# Marriott Grande Vista Studio 1/30-2/6/15  $399



## johnrsrq (Jan 1, 2015)

I have a studio bargain for anyone looking for an extra room checking in Friday January 30 to Friday February 6th.

I am able to have confirm directly in the renters name. 

$399 somewhat firm.


----------



## johnrsrq (Jan 9, 2015)

and it's still available!:whoopie:


----------



## johnrsrq (Jan 12, 2015)

*It's in Orlando where it's warmer and by Mickey*



johnrsrq said:


> I have a studio bargain for anyone looking for an extra room checking in Friday January 30 to Friday February 6th.
> 
> I am able to have confirm directly in the renters name.
> 
> $399 somewhat firm.




an entire week for $399.  

still available. No takers?  going once  going twice  .....


----------



## johnrsrq (Jan 15, 2015)

*Marriott want to know if your party will attend; studio 1/30 to 2/6 /15 extra room*



johnrsrq said:


> an entire week for $399.
> 
> still available. No takers?  going once  going twice  .....

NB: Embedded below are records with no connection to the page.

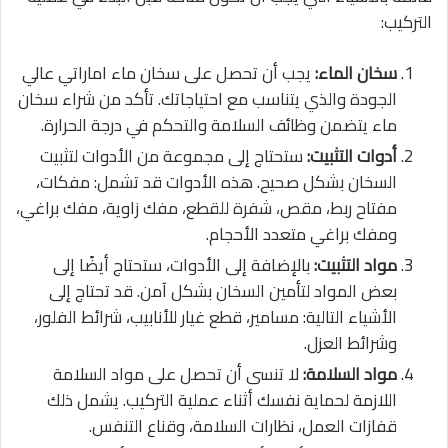
التركيب:
سخان الماء:
يجب أن تحصل على سخان ماء اماراتي عالي
الجودة والذي يتناسب مع احتياجاتك. تأكد من شراء سخان
ماء يتضمن وظائف السلامة والتحكم في درجة الحرارة.
أدوات التثبيت:
ستحتاج إلى مجموعة من الأدوات لتثبيت
السخان بشكل صحيح. هذه الأدوات قد تشمل: مفكات،
مفتاح ربط، مقص، شفرة للقطع، مفك زاوية، مفك براغي،
ومفك براغي متعدد الأحجام.
مواد التثبيت:
بالإضافة إلى الأدوات، ستحتاج أيضًا إلى
بعض المواد لتأمين السخان بشكل آمن. قد تحتاج إلى
الأشياء التالية: مسامير، قطع غيار للأنابيب، شرائط الفلور،
وشرائط العزل.
مواد السلامة:
لا تنسى أن تحصل على مواد السلامة
اللازمة لحماية نفسك أثناء عملية التركيب. يشمل ذلك
قفازات العمل، نظارات السلامة، وقناع التنفس.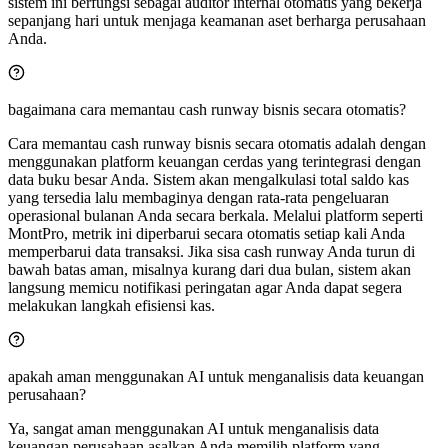
sistem ini berfungsi sebagai auditor internal otomatis yang bekerja
sepanjang hari untuk menjaga keamanan aset berharga perusahaan
Anda.
bagaimana cara memantau cash runway bisnis secara otomatis?
Cara memantau cash runway bisnis secara otomatis adalah dengan
menggunakan platform keuangan cerdas yang terintegrasi dengan
data buku besar Anda. Sistem akan mengalkulasi total saldo kas
yang tersedia lalu membaginya dengan rata-rata pengeluaran
operasional bulanan Anda secara berkala. Melalui platform seperti
MontPro, metrik ini diperbarui secara otomatis setiap kali Anda
memperbarui data transaksi. Jika sisa cash runway Anda turun di
bawah batas aman, misalnya kurang dari dua bulan, sistem akan
langsung memicu notifikasi peringatan agar Anda dapat segera
melakukan langkah efisiensi kas.
apakah aman menggunakan AI untuk menganalisis data keuangan
perusahaan?
Ya, sangat aman menggunakan AI untuk menganalisis data
keuangan perusahaan asalkan Anda memilih platform yang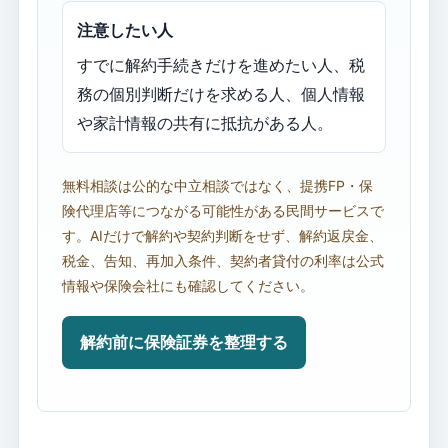
注意したい人
すでに解約手続きだけを進めたい人、税
務の個別判断だけを求める人、個人情報
や家計情報の共有に抵抗がある人。
無料相談は公的な中立相談ではなく、提携FP・保
険代理店等につながる可能性がある民間サービスで
す。AIだけで解約や契約判断をせず、解約返戻金、
税金、告知、再加入条件、契約者貸付の利率は公式
情報や保険会社にも確認してください。
解約前に保険証券を整理する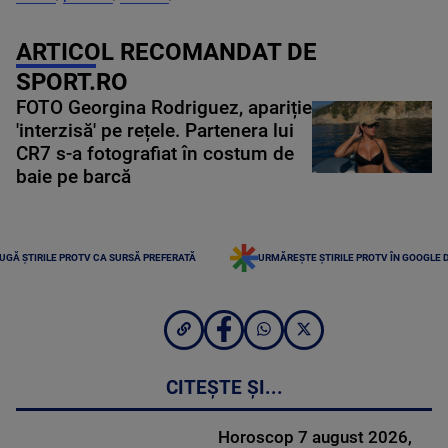
ARTICOL RECOMANDAT DE
SPORT.RO
FOTO Georgina Rodriguez, apariție
'interzisă' pe rețele. Partenera lui
CR7 s-a fotografiat în costum de
baie pe barcă
UGĂ ȘTIRILE PROTV CA SURSĂ PREFERATĂ
URMĂREȘTE ȘTIRILE PROTV ÎN GOOGLE 
CITEȘTE ȘI...
Horoscop 7 august 2026,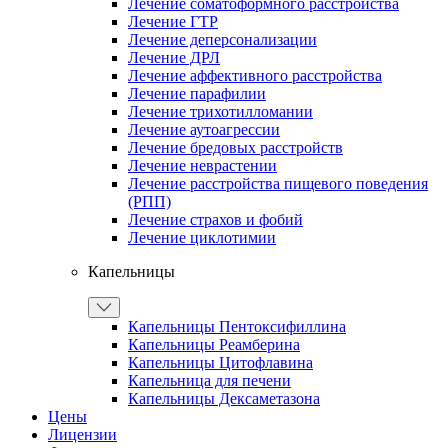
Лечение соматоформного расстройства
Лечение ГТР
Лечение деперсонализации
Лечение ДРЛ
Лечение аффективного расстройства
Лечение парафилии
Лечение трихотилломании
Лечение аутоагрессии
Лечение бредовых расстройств
Лечение неврастении
Лечение расстройства пищевого поведения
(РПП)
Лечение страхов и фобий
Лечение циклотимии
Капельницы
Капельницы Пентоксифиллина
Капельницы Реамберина
Капельницы Цитофлавина
Капельница для печени
Капельницы Дексаметазона
Цены
Лицензии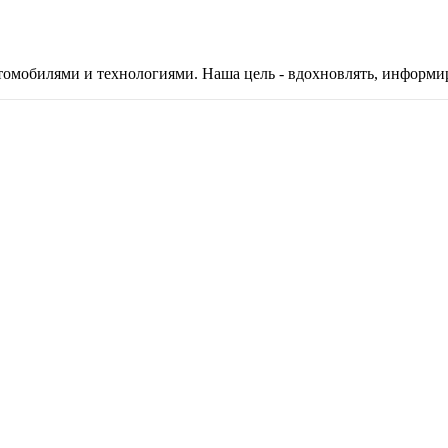
автомобилями и технологиями. Наша цель - вдохновлять, информ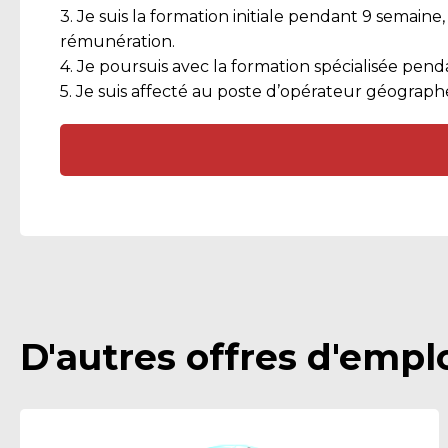
3. Je suis la formation initiale pendant 9 semain
rémunération.
4. Je poursuis avec la formation spécialisée p
5. Je suis affecté au poste d’opérateur géographe
D'autres offres d'emplo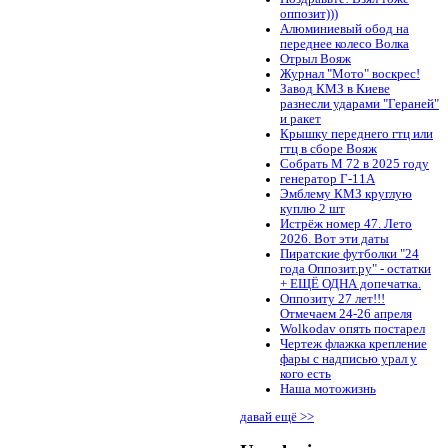
оппозит)))
Алюминиевый обод на
переднее колесо Волка
Отрыл Вояж
Журнал "Мото" воскрес!
Завод КМЗ в Киеве
разнесли ударами "Гераней"
и ракет
Крышку переднего гтц или
гтц в сборе Вояж
Собрать М 72 в 2025 году
генератор Г-11А
Эмблему КМЗ круглую
куплю 2 шт
Истрёж номер 47. Лето
2026. Вот эти даты
Пиратские футболки "24
года Оппозит.ру" - остатки
+ ЕЩЁ ОДНА допечатка.
Оппозиту 27 лет!!!
Отмечаем 24-26 апреля
Wolkodav опять постарел
Чертеж флажка крепление
фары с надписью урал у
кого есть
Наша мотожизнь
давай ещё >>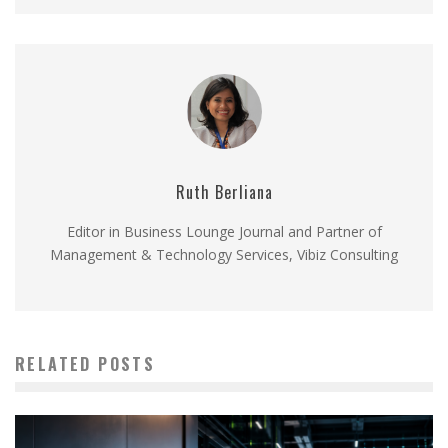
Ruth Berliana
Editor in Business Lounge Journal and Partner of
Management & Technology Services, Vibiz Consulting
RELATED POSTS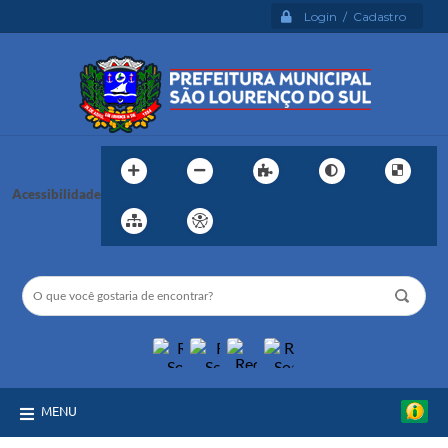
Login / Cadastro
Acessibilidade
MENU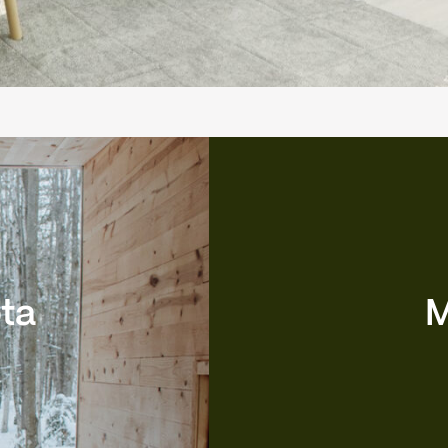
ota
M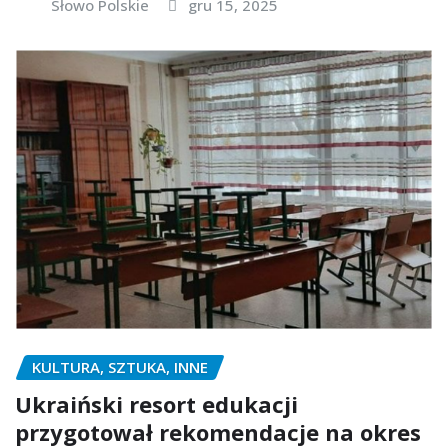
Słowo Polskie
gru 15, 2025
KULTURA, SZTUKA, INNE
Ukraiński resort edukacji
przygotował rekomendacje na okres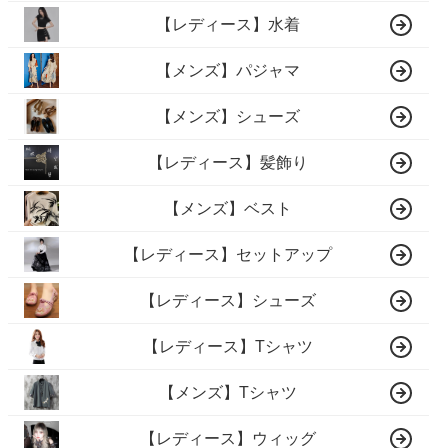
【レディース】水着
【メンズ】パジャマ
【メンズ】シューズ
【レディース】髪飾り
【メンズ】ベスト
【レディース】セットアップ
【レディース】シューズ
【レディース】Tシャツ
【メンズ】Tシャツ
【レディース】ウィッグ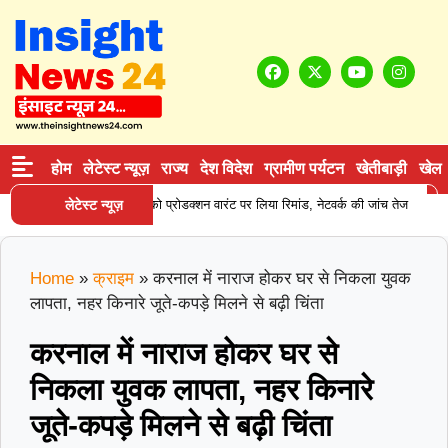
होम
लेटेस्ट न्यूज़
राज्य
देश विदेश
ग्रामीण पर्यटन
खेतीबाड़ी
खेल
|
न सप्लाई करने वाले आरोपी को प्रोडक्शन वारंट पर लिया रिमांड, नेटवर्क की जांच तेज
लेटेस्ट न्यूज़
कर
Home
»
क्राइम
»
करनाल में नाराज होकर घर से निकला युवक
लापता, नहर किनारे जूते-कपड़े मिलने से बढ़ी चिंता
करनाल में नाराज होकर घर से
निकला युवक लापता, नहर किनारे
जूते-कपड़े मिलने से बढ़ी चिंता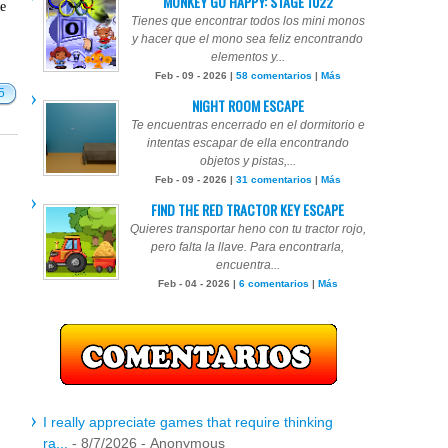
MONKEY GO HAPPY: STAGE 1022
te
Tienes que encontrar todos los mini monos
y hacer que el mono sea feliz encontrando
elementos y...
Feb - 09 - 2026 |
58 comentarios
|
Más
5
NIGHT ROOM ESCAPE
Te encuentras encerrado en el dormitorio e
intentas escapar de ella encontrando
objetos y pistas,...
Feb - 09 - 2026 |
31 comentarios
|
Más
FIND THE RED TRACTOR KEY ESCAPE
Quieres transportar heno con tu tractor rojo,
pero falta la llave. Para encontrarla,
encuentra...
Feb - 04 - 2026 |
6 comentarios
|
Más
I really appreciate games that require thinking
ra...
- 8/7/2026
- Anonymous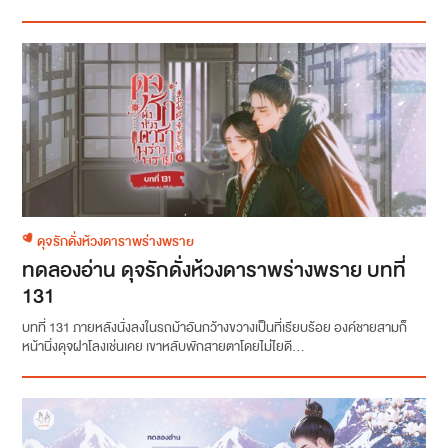
ดุจรักดั่งห้วงดาราพร่างพราย
ทดลองอ่าน ดุจรักดั่งห้วงดาราพร่างพราย บทที่
131
บทที่ 131 ภายหลังนั่งลงในรถม้าอันกว้างขวางเป็นที่เรียบร้อย องค์ชายสามก็
หน้านิ่งดุจฝาโลงเช่นเคย เขาหลับพักสายตาโดยไม่ไยดี...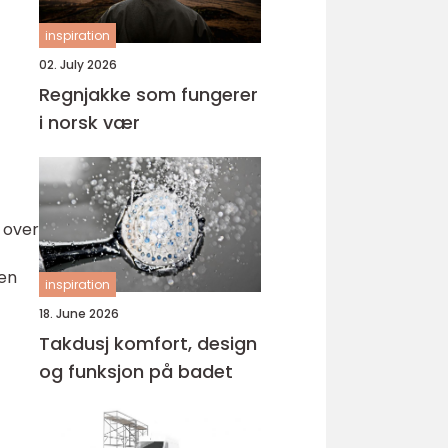
inspiration
02. July 2026
Regnjakke som fungerer
i norsk vær
r over
 en
inspiration
18. June 2026
Takdusj komfort, design
og funksjon på badet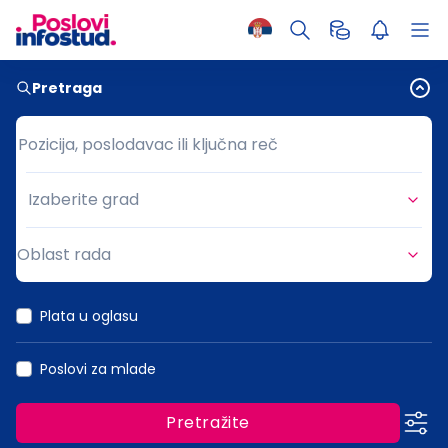
Pretraga
Pozicija, poslodavac ili ključna reč
Pozicija, poslodavac ili ključna reč
Izaberite grad
Grad
Oblast rada
Oblast rada
Plata u oglasu
Poslovi za mlade
Pretražite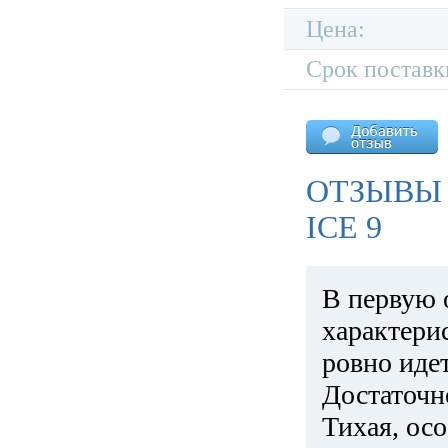
Цена:
Срок поставк
ОТЗЫВЫ 
ICE 9
В первую 
характери
ровно идет
Достаточн
Тихая, ос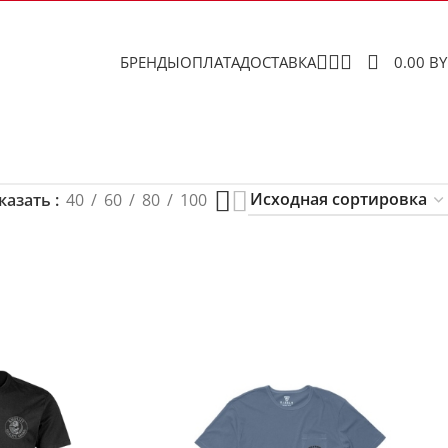
БРЕНДЫ
ОПЛАТА
ДОСТАВКА
0.00
B
казать
40
60
80
100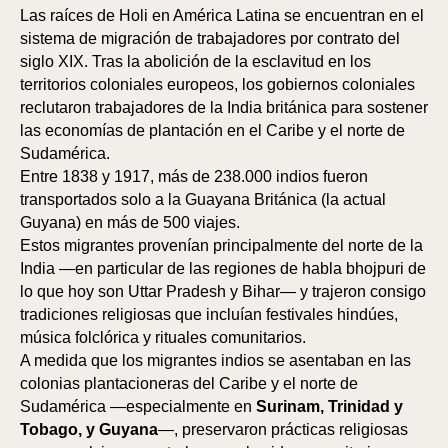
Las raíces de Holi en América Latina se encuentran en el
sistema de migración de trabajadores por contrato del
siglo XIX. Tras la abolición de la esclavitud en los
territorios coloniales europeos, los gobiernos coloniales
reclutaron trabajadores de la India británica para sostener
las economías de plantación en el Caribe y el norte de
Sudamérica.
Entre 1838 y 1917, más de 238.000 indios fueron
transportados solo a la Guayana Británica (la actual
Guyana) en más de 500 viajes.
Estos migrantes provenían principalmente del norte de la
India —en particular de las regiones de habla bhojpuri de
lo que hoy son Uttar Pradesh y Bihar— y trajeron consigo
tradiciones religiosas que incluían festivales hindúes,
música folclórica y rituales comunitarios.
A medida que los migrantes indios se asentaban en las
colonias plantacioneras del Caribe y el norte de
Sudamérica —especialmente en
Surinam, Trinidad y
Tobago, y Guyana
—, preservaron prácticas religiosas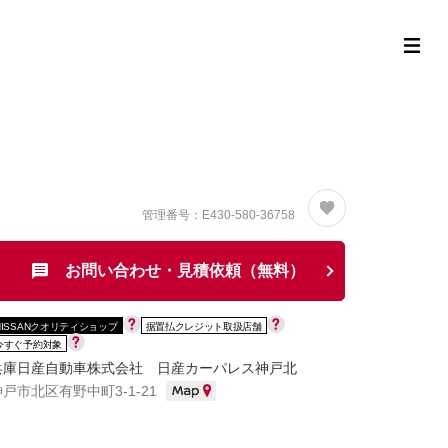
定中古車ラインナップ
購入サポート
お役立ち情報
MOR
管理番号：E430-580-36758
お問い合わせ・見積依頼（無料）
NISSANクオリティショップ
据置払クレジット取扱店舗
今すぐ予約対象
兵庫日産自動車株式会社 日産カーパレス神戸北
神戸市北区有野中町3-1-21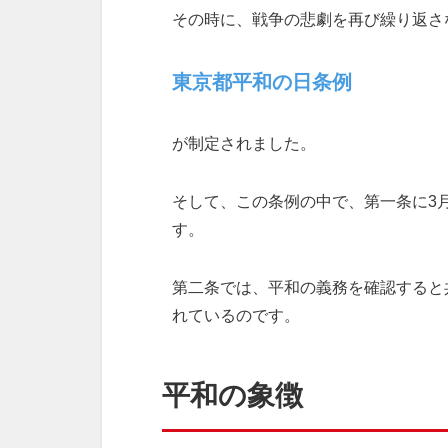
その時に、戦争の悲劇を再び繰り返さ
東京都平和の日条例
が制定されました。
そして、この条例の中で、第一条に3
す。
第二条では、平和の義務を確認すると
れているのです。
平和の象徴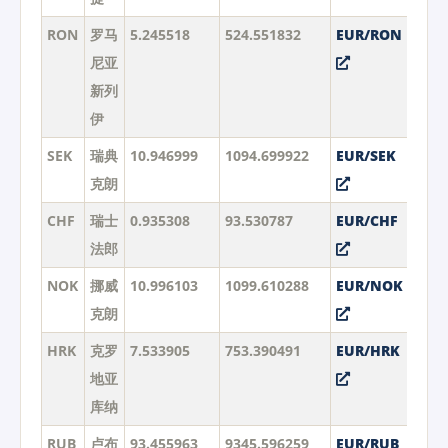
RON
罗马
5.245518
524.551832
EUR/RON
尼亚
新列
伊
SEK
瑞典
10.946999
1094.699922
EUR/SEK
克朗
CHF
瑞士
0.935308
93.530787
EUR/CHF
法郎
NOK
挪威
10.996103
1099.610288
EUR/NOK
克朗
HRK
克罗
7.533905
753.390491
EUR/HRK
地亚
库纳
RUB
卢布
93.455963
9345.596259
EUR/RUB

going three times ....:ignore:


----------



## johnrsrq (Jan 19, 2015)

johnrsrq said:


> I have a studio bargain for anyone looking for an extra room checking in Friday January 30 to Friday February 6th.
> 
> I am able to have confirm directly in the renters name.
> 
> $399 somewhat firm.




ok, if you want a warm place near Disney, studio unit , under $400 for the week, then snap this up. 

This ad will be pulled in two more days as otherwise I will use as my overnight business accommodation. It is a bargain if you can use.


----------



## johnrsrq (Jan 20, 2015)

*how do I delete the thread?*

The place is no longer offered for rent. How do I get rid of this thread? TIA


----------